Actually, espresso seems to be the hardest word, at least to pronounce and if you happen to work as a 'barista' for any major UK coffee chain, it's nigh on impossible: hashtag eXpresso.
The need for an apology has been highlighted several times in recent months, with David Cameron's apology being the most in demand. He's been asked to apologise for the British massacre at Amritsar, for the Bloody Sunday shootings, for the police errors and subsequent cover-up at Hillsborough. Each time the significance of the event seems to have been lost in the desperate clamour for apology, which is unfortunate but inevitable given the need for a simple banner headline. The events (in 1919, 1972 and 1989) have nothing to do with Cameron personally and therefore he is in effect being asked to apologise for the faults of others. I don't think anyone would argue that British people in authority were at fault in each of these cases, and given that few if any of them are around to apologise now, it seems that if an apology is required it must carry most weight when delivered by the man at the top. Not even the most ardent Cameron-haters would suggest that he's apologising for any wrong-doing on his part, so what's the problem?
We all apologise multiple times every day - when we hand over a £20 note to pay for a single stamp to when someone barges into us in the street - we simply can't wait to apologise. Maybe it's because we'll never see these people again, or because we feel that it's merely customary to apologise, or because it's simply a learned reaction. We're not really sorry of course, and maybe that's why it's easier to get the word out.
An apology should make everyone feel better, or at least make a person on one side of the apology feel better. It's a way of drawing a line under things; it signals the time to move on. I hesitate to use the dreadful word 'closure', but that's what I'm hinting at. However, in too many cases it's seen as a sign of weakness to apologise; one is handing the initiative to the other person and providing them with back-up ammunition to be brought out during a later argument.
Problems tend to arise because we feel the need to categorise apologies under so many headings, some of which are likely to inflame the situation:
1. I'm apologising for something I have done wrong and feel that it's right to say sorry.
2. I'm apologising even though I don't think I've done anything wrong. This tends to be used as a way of diffusing an argument one wants to get out of.
3. I'm apologising because you're upset with me even though I don't think I did anything to upset you. This is usually delivered as an apology which isn't really an apology at all: 'I'm sorry that you feel this way' i.e. it's actually mostly your fault that you feel this way.
4. I'm apologising for the situation, even though it's clearly someone else's fault. I shoulder overall responsibility and therefore it's reasonable for me to apologise.

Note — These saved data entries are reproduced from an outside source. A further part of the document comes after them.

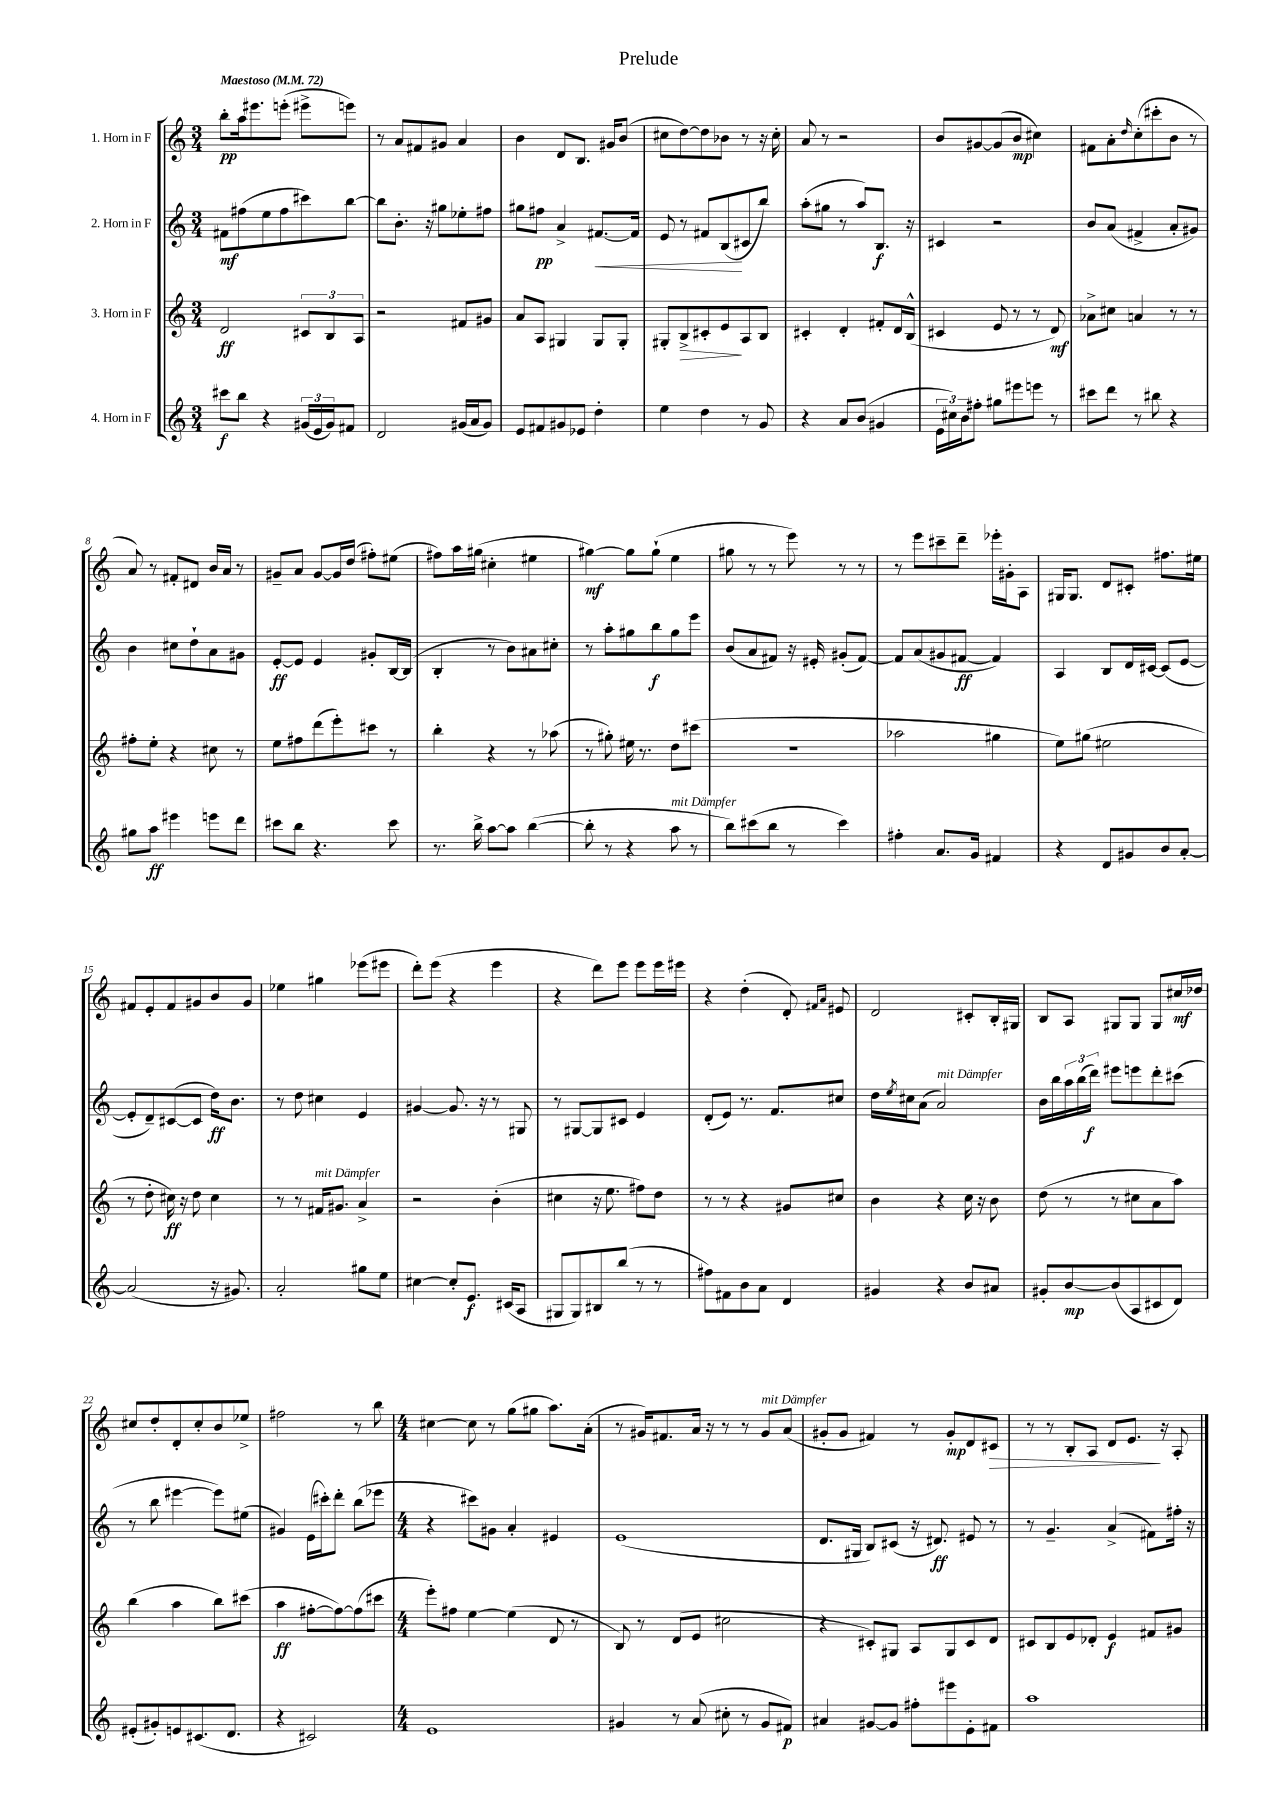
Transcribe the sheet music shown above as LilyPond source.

\header { title = "Prelude" }
<<
\new StaffGroup <<
\new Staff = "s0" \with { instrumentName = "1. Horn in F" } {
    \clef treble \key c \major \numericTimeSignature \time 3/4 \tempo "Maestoso" 4 = 72
    b''8-.\pp a''16 eis'''8. e'''8-.( eis'''8-> e'''8) |
    r8 a'8 fis'8 gis'8 a'4 |
    b'4 d'8 b8. gis'16 b'8( |
    cis''8 d''8~) d''8 bes'8 r8 r16 cis''16-. |
    a'8 r8 r2 |
    b'8 gis'8~ gis'8( b'8\mp cis''4) |
    fis'8 a'8-. \grace { d''16 } c''8-.( cis'''8-. b'8 r8 |
    a'8) r8 fis'8-. dis'8 b'16 a'16 r8 |
    gis'8-- a'8 gis'8~ gis'16 d''16( fis''8-.) eis''8( |
    fis''8) a''16 gis''16( cis''4-. eis''4 |
    gis''4~\mf) gis''8 gis''8-!( e''4 |
    gis''8 r8 r8 e'''8) r8 r8 |
    r8 e'''8 cis'''8-- d'''8-- ees'''16-. gis'16-. a8 |
    gis16 gis8. d'8 cis'8-. fis''8. eis''16 |
    fis'8 e'8-. fis'8 gis'8 b'8 gis'8 |
    ees''4 gis''4 ees'''8( eis'''8 |
    d'''8-.) e'''8( r4 e'''4 |
    r4 d'''8) e'''8 e'''8 e'''16 eis'''16 |
    r4 d''4-.( d'8-.) \grace { fis'16 a'16 } eis'8 |
    d'2 cis'8-. b16-. gis16 |
    b8 a8 gis8 gis8 gis8 cis''16\mf des''16 |
    cis''8 d''8-. d'8-. cis''8-. b'8 ees''8-> |
    fis''2 r8 b''8 |
    \numericTimeSignature \time 4/4 cis''4~ cis''8 r8 g''8( gis''8 a''8.) a'16-.( |
    r8 gis'16) fis'8. a'16 r16 r8 r8 gis'8^\markup { \italic "mit Dämpfer" } a'8( |
    gis'8-. gis'8 fis'4) r8 gis'8-.\mp d'8 cis'8\> |
    r8 r8 b8-. a8 d'8 e'8.\! r16 a8-. \bar "|." |
}
\new Staff = "s1" \with { instrumentName = "2. Horn in F" } {
    \clef treble \key c \major \numericTimeSignature \time 3/4
    fis'8\mf fis''8( e''8 fis''8 cis'''8) b''8~ |
    b''8 b'8.-. r16 gis''8 ees''8-. fis''8 |
    gis''8 fis''8\pp a'4-> fis'8.~\< fis'16 |
    e'8 r8 fis'8 b8\!( cis'8 b''8) |
    a''8-.( gis''8 r8 a''8) b8.\f r16 |
    cis'4 r2 |
    b'8 a'8( fis'4-> a'8-. gis'8) |
    b'4 cis''8 d''8-! a'8 gis'8 |
    e'8~-.\ff e'8 e'4 gis'8-. b16~ b16( |
    b4-. r8 b'8) ais'8 cis''8-. |
    r8 a''8-. gis''8 b''8\f gis''8 e'''8 |
    b'8( a'8 fis'8) r16 eis'16-. gis'8-.( fis'8~) |
    fis'8 a'8( gis'8 fis'8~\ff fis'4) |
    a4 b8 d'16 cis'16~ cis'8( e'8~ |
    e'8-. d'8--) cis'8~( cis'8 d''16\ff) b'8. |
    r8 d''8 cis''4 e'4 |
    gis'4~ gis'8. r16 r8 gis8 |
    r8 gis8~ gis8 cis'8 e'4 |
    d'8-.( e'8) r8. f'8. cis''8 |
    d''16 \acciaccatura { e''8 } cis''16 a'8( a'2^\markup { \italic "mit Dämpfer" }) |
    b'16 b''16 \tuplet 3/2 { a''16 b''16( d'''16\f) } eis'''8 e'''8 d'''8-. cis'''8( |
    r8 b''8 eis'''4~ eis'''8) eis''8( |
    gis'4) e'16( cis'''16-.) d'''8-. b''8( ees'''8 |
    \numericTimeSignature \time 4/4 r4 cis'''8) gis'8 a'4-. eis'4 |
    e'1( |
    d'8. gis16 b8) cis'8( r16 dis'8.\ff) eis'8 r8 |
    r8 g'4.-- a'4->( fis'8) fis''16-. r16 \bar "|." |
}
\new Staff = "s2" \with { instrumentName = "3. Horn in F" } {
    \clef treble \key c \major \numericTimeSignature \time 3/4
    d'2\ff \tuplet 3/2 { cis'8 b8 a8 } |
    r2 fis'8 gis'8 |
    a'8 a8 gis4 gis8 gis8-. |
    gis8-. b8->\> cis'8-. e'8\! a8 b8 |
    cis'4-. d'4-. fis'8-. d'16 b16-^( |
    cis'4 e'8 r8 r8 d'8\mf) |
    aes'8-> cis''8 a'4 r8 r8 |
    fis''8-. e''8-. r4 cis''8 r8 |
    e''8 fis''8 d'''8( e'''8-.) cis'''8 r8 |
    b''4-. r4 r8 aes''8( |
    r8 gis''8-.) eis''16 r8. d''8 cis'''8( |
    r2. |
    aes''2 gis''4 |
    e''8) gis''8( eis''2 |
    r8 d''8-. cis''16\ff) r16 d''8 cis''4 |
    r8 r8 fis'16^\markup { \italic "mit Dämpfer" } gis'8. a'4-> |
    r2 b'4-.( |
    cis''4 r16 e''8. fis''8) d''8 |
    r8 r8 r4 gis'8 cis''8 |
    b'4 r4 c''16 r16 b'8 |
    d''8( r8 r8 cis''8 a'8 a''8) |
    b''4( a''4 b''8) cis'''8( |
    a''4\ff fis''8~-. fis''8~) fis''8( cis'''8 |
    \numericTimeSignature \time 4/4 e'''8-.) fis''8 e''4~ e''4( d'8 r8 |
    b8) r8 d'8( e'8 cis''2 |
    r4 cis'8-.) gis8 a8 gis8 cis'8 d'8 |
    cis'8 b8 e'8 des'8-. e'4\f fis'8 gis'8 \bar "|." |
}
\new Staff = "s3" \with { instrumentName = "4. Horn in F" } {
    \clef treble \key c \major \numericTimeSignature \time 3/4
    cis'''8\f b''8 r4 \tuplet 3/2 { gis'16( e'16 gis'16) } fis'8 |
    d'2 gis'16( a'16 gis'8) |
    e'8 fis'8 gis'8 ees'8 d''4-. |
    e''4 d''4 r8 g'8 |
    r4 a'8 b'8( gis'4 |
    \tuplet 3/2 { e'16 cis''16) b'16 } fis''8-. gis''8 eis'''8 e'''8 r8 |
    cis'''8 d'''8 r8 bis''8 r4 |
    gis''8 a''8\ff eis'''4 e'''8 d'''8 |
    cis'''8 b''8 r4. cis'''8 |
    r8. b''16-> a''8~ a''8 b''4~( |
    b''8-. r8 r4 a''8^\markup { \italic "mit Dämpfer" } r8 |
    b''8) cis'''8( b''8 r8 cis'''4) |
    fis''4-. a'8. g'16 fis'4 |
    r4 d'8 gis'8 b'8 a'8~-. |
    a'2( r16 gis'8.) |
    a'2-. gis''8 e''8 |
    cis''4~ cis''8-. e'8.\f cis'16( a8 |
    gis8 gis8) bis8 b''8( r8 r8 |
    fis''8) fis'8 b'8 a'8 d'4 |
    gis'4 r4 b'8 ais'8 |
    gis'8-. b'8~\mp b'8( a8 cis'8 d'8) |
    eis'8-.( gis'8-.) e'8 cis'8.( d'8. |
    r4 cis'2) |
    \numericTimeSignature \time 4/4 e'1 |
    gis'4 r8 a'8( cis''8-. r8 gis'8 fis'8\p) |
    ais'4 gis'8~ gis'8 fis''8-. eis'''8 e'8-. fis'8 |
    a''1 \bar "|." |
}
>>
>>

I'd suggest that 1 is a pretty good reason to apologise and 4 is not someone we should shy away from. I do a fair amount of 4 in my job and it's surprising how often it catches people off-balance when they demand an apology and you give it to them. They often seem disappointed and had hoped they would be able to get in a few jabs before the knock-out. It's as though there's something disconcerting about the immediacy and unexpectedness of an apology.
Maybe a few people in power could learn from bogun Aussie PM Julia Gillard. Her recent adoption apology was well delivered and fully appropriate. It didn't make her seem weak, merely reasonable. It may not have provided 'closure' to many, but I'm sure it increased the collective 'feeling better-ness', and there's absolutely nothing wrong with that.